Sirt Bem mais complicado é o caso de cinco enfermeiras búlgaras, também Europa, que foram, com um médico palestiniano, condenadas à morte por um tribunal do coronel Khadaffi. Acusadas de terem espalhado o HIV/sida na Líbia, foram alvo de um processo mais do que obscuro. As famílias das que esperam o corredor da morte estiveram em Bruxelas. Denunciaram actos de tortura e revelaram um documentário onde o único búlgaro liberto denunciou, à porta da prisão, as condições de detenção e a ‘orwelliana’ conduta das autoridades líbias. Mas, principalmente as famílias, estavam exasperadas pela Europa. Esta considera hoje o coronel uma «força do bem» e cala-se. Assim anda a ‘Europa dos valores’, altiva nos negócios e rasteira nos Direitos Humanos.
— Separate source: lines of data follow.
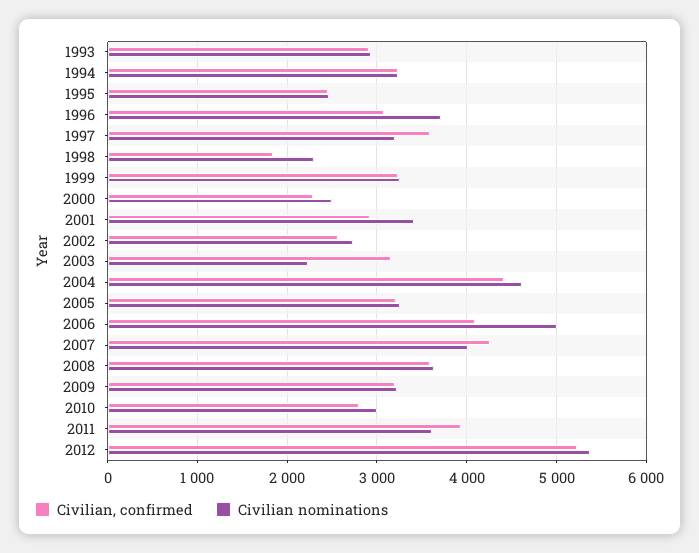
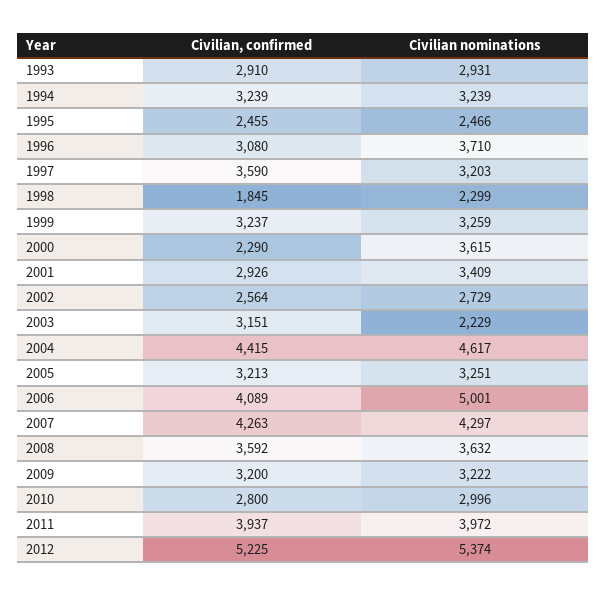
  {
    "Civilian, confirmed": {
      "1993": 2910,
      "1994": 3239,
      "1995": 2455,
      "1996": 3080,
      "1997": 3590,
      "1998": 1845,
      "1999": 3237,
      "2000": 2290,
      "2001": 2926,
      "2002": 2564,
      "2003": 3151,
      "2004": 4415,
      "2005": 3213,
      "2006": 4089,
      "2007": 4263,
      "2008": 3592,
      "2009": 3200,
      "2010": 2800,
      "2011": 3937,
      "2012": 5225
    },
    "Civilian nominations": {
      "1993": 2931,
      "1994": 3239,
      "1995": 2466,
      "1996": 3710,
      "1997": 3203,
      "1998": 2299,
      "1999": 3259,
-     "2000": 2500,
+     "2000": 3615,
      "2001": 3409,
      "2002": 2729,
      "2003": 2229,
      "2004": 4617,
      "2005": 3251,
      "2006": 5001,
-     "2007": 4000,
+     "2007": 4297,
      "2008": 3632,
      "2009": 3222,
      "2010": 2996,
-     "2011": 3600,
+     "2011": 3972,
      "2012": 5374
    }
  }

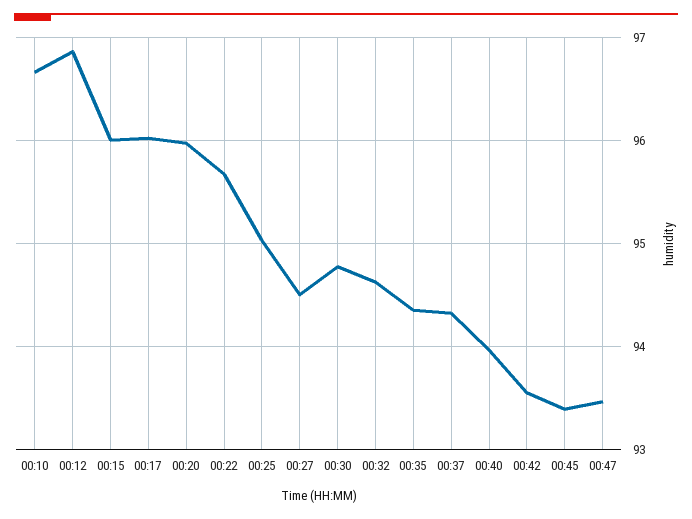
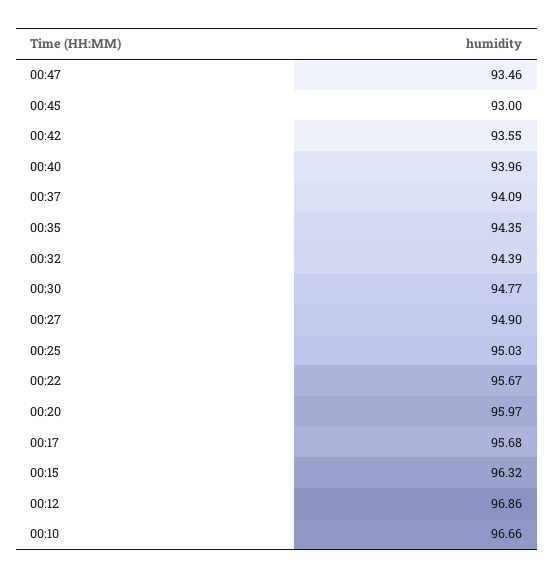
  {
    "00:10": 96.66,
    "00:12": 96.86,
-   "00:15": 96,
+   "00:15": 96.32,
-   "00:17": 96,
+   "00:17": 95.68,
    "00:20": 95.97,
    "00:22": 95.67,
    "00:25": 95.03,
-   "00:27": 94.5,
+   "00:27": 94.9,
    "00:30": 94.77,
-   "00:32": 94.6,
+   "00:32": 94.39,
    "00:35": 94.35,
-   "00:37": 94.3,
+   "00:37": 94.09,
    "00:40": 93.96,
    "00:42": 93.55,
-   "00:45": 93.4,
+   "00:45": 93,
    "00:47": 93.46
  }

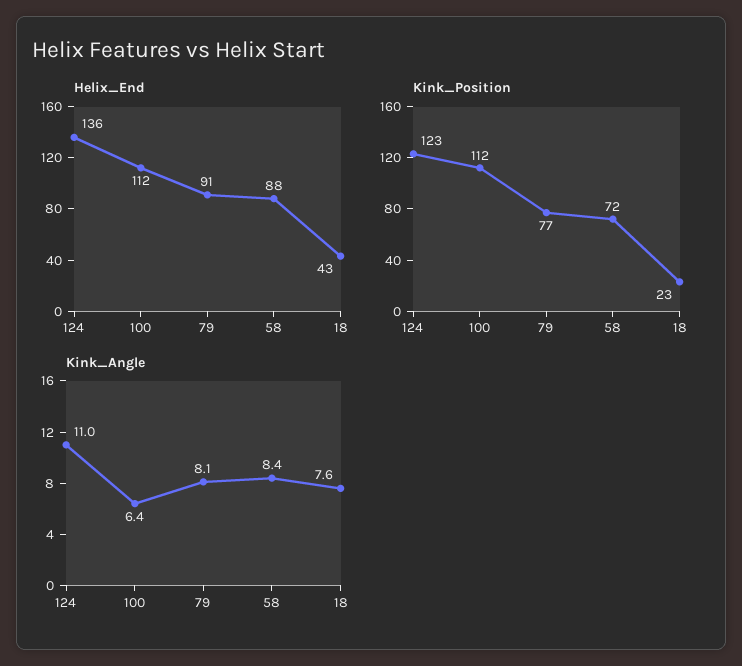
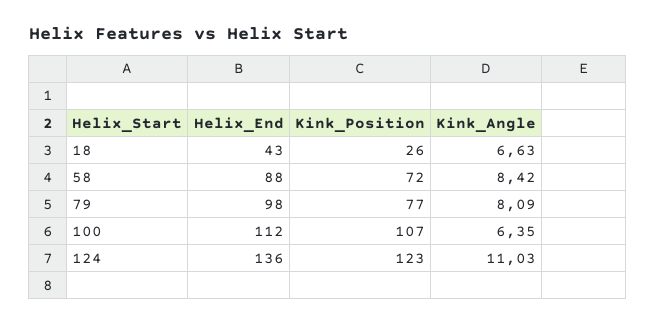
  {
    "Helix_End": {
      "124": 136,
      "100": 112,
-     "79": 91,
+     "79": 98,
      "58": 88,
      "18": 43
    },
    "Kink_Position": {
      "124": 123,
-     "100": 112,
+     "100": 107,
      "79": 77,
      "58": 72,
-     "18": 23
+     "18": 26
    },
    "Kink_Angle": {
      "124": 11.03,
      "100": 6.35,
      "79": 8.09,
      "58": 8.42,
-     "18": 7.6
+     "18": 6.63
    }
  }

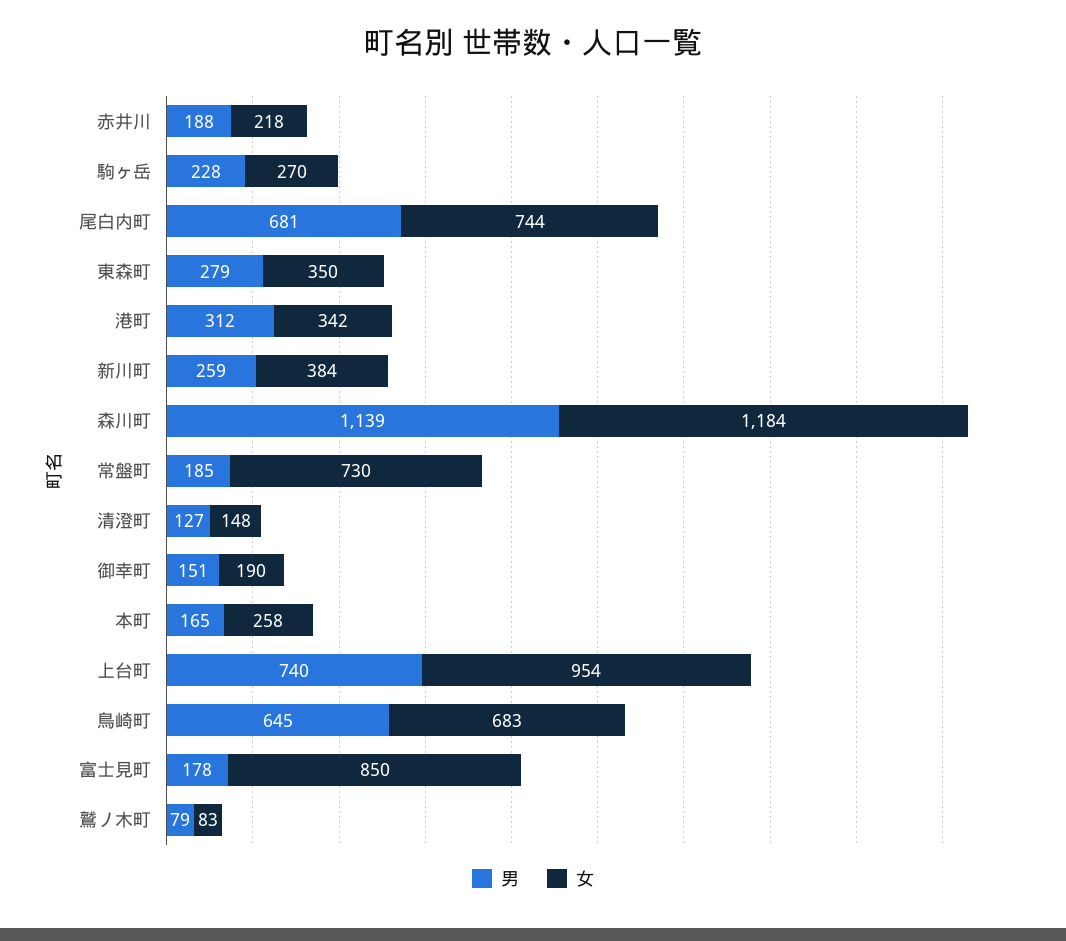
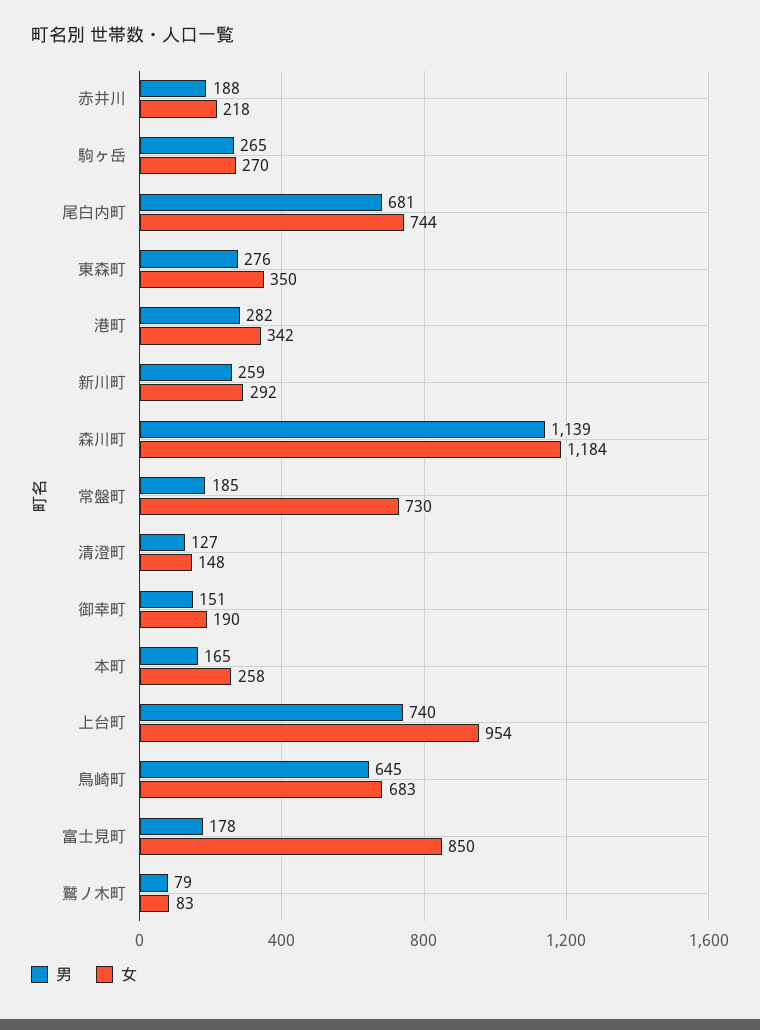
  {
    "男": {
      "赤井川": 188,
-     "駒ヶ岳": 228,
+     "駒ヶ岳": 265,
      "尾白内町": 681,
-     "東森町": 279,
+     "東森町": 276,
-     "港町": 312,
+     "港町": 282,
      "新川町": 259,
      "森川町": 1139,
      "常盤町": 185,
      "清澄町": 127,
      "御幸町": 151,
      "本町": 165,
      "上台町": 740,
      "鳥崎町": 645,
      "富士見町": 178,
      "鷲ノ木町": 79
    },
    "女": {
      "赤井川": 218,
      "駒ヶ岳": 270,
      "尾白内町": 744,
      "東森町": 350,
      "港町": 342,
-     "新川町": 384,
+     "新川町": 292,
      "森川町": 1184,
      "常盤町": 730,
      "清澄町": 148,
      "御幸町": 190,
      "本町": 258,
      "上台町": 954,
      "鳥崎町": 683,
      "富士見町": 850,
      "鷲ノ木町": 83
    }
  }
Varsóvia Os EUA querem colocar na Polónia 10 interceptores de mísseis e na República Checa uma estação de radar. O objectivo é «reforçar a segurança da Europa», garante Robert Gates, secretário da Defesa da Casa Branca. Por isso, os gémeos fascistas que governam a Polónia querem, pelo menos, mais uma bateria de mísseis Patriot no pacote. A quinta coluna de Washington na Europa é tão ciosa da sua soberania quanto rancorosa na eliminação dos adversários.
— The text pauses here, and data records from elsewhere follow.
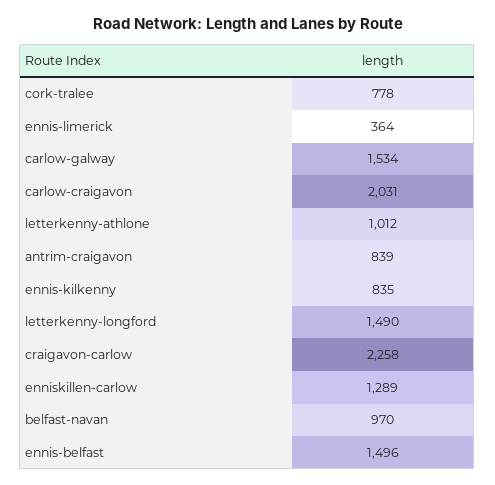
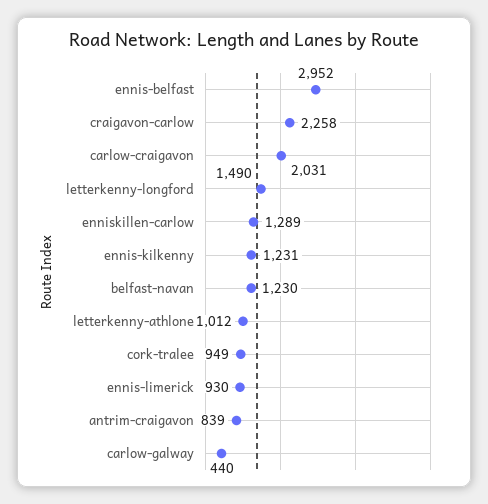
  {
-   "cork-tralee": 778,
+   "cork-tralee": 949,
-   "ennis-limerick": 364,
+   "ennis-limerick": 930,
-   "carlow-galway": 1534,
+   "carlow-galway": 440,
    "carlow-craigavon": 2031,
    "letterkenny-athlone": 1012,
    "antrim-craigavon": 839,
-   "ennis-kilkenny": 835,
+   "ennis-kilkenny": 1231,
    "letterkenny-longford": 1490,
    "craigavon-carlow": 2258,
    "enniskillen-carlow": 1289,
-   "belfast-navan": 970,
+   "belfast-navan": 1230,
-   "ennis-belfast": 1496
+   "ennis-belfast": 2952
  }

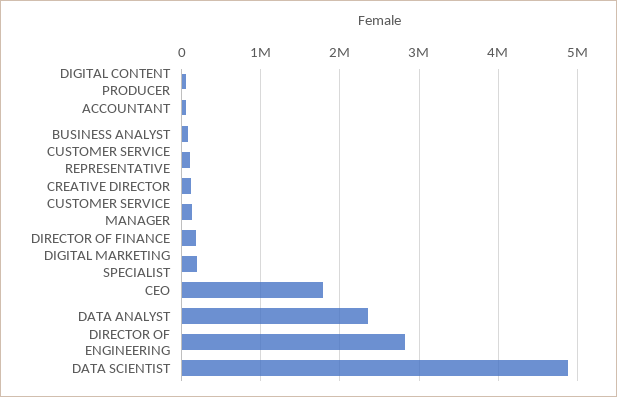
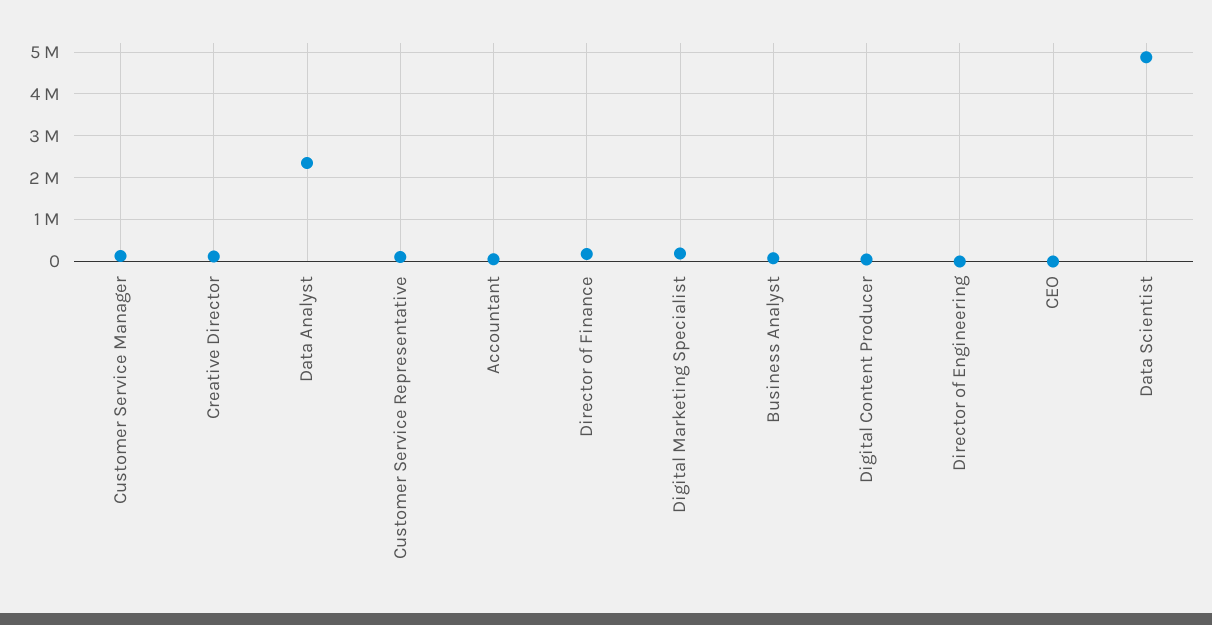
  {
    "DIGITAL CONTENT PRODUCER": 100000,
    "ACCOUNTANT": 100000,
    "BUSINESS ANALYST": 100000,
    "CUSTOMER SERVICE REPRESENTATIVE": 100000,
    "CREATIVE DIRECTOR": 100000,
    "CUSTOMER SERVICE MANAGER": 100000,
    "DIRECTOR OF FINANCE": 200000,
    "DIGITAL MARKETING SPECIALIST": 200000,
-   "CEO": 1800000,
+   "CEO": 0,
    "DATA ANALYST": 2400000,
-   "DIRECTOR OF ENGINEERING": 2800000,
+   "DIRECTOR OF ENGINEERING": 0,
    "DATA SCIENTIST": 4900000
  }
A última vítima chama--se Bronislaw Geremek, medievalista reputado e figura proeminente do movimento Solidarnosc que, nos idos de 80, abalou o regime polaco. Geremek foi ministro dos Negócios Estrangeiros nos primeiros anos da transição e actualmente é eurodeputado. A comissão de mandatos do seu país quer retirar-lhe o cargo por se ter recusado a entregar uma declaração onde reconhecia nunca ter colaborado com os serviços secretos do período comunista. Foi o único desobediente, entre 51 eurodeputados polacos, 411 deputados nacionais e 98 senadores. Todos os outros entregaram o papel, cuja veracidade um diligente Instituto da Memória, com mais de um milhão de fichas em arquivo, irá agora verificar. 700 mil polacos estão abrangidos por esta caça às bruxas.
Boa tarde, despeço-me, sou a Europa. Raptada por tempos de intolerância e cinismo, não posso dizer que me recomende.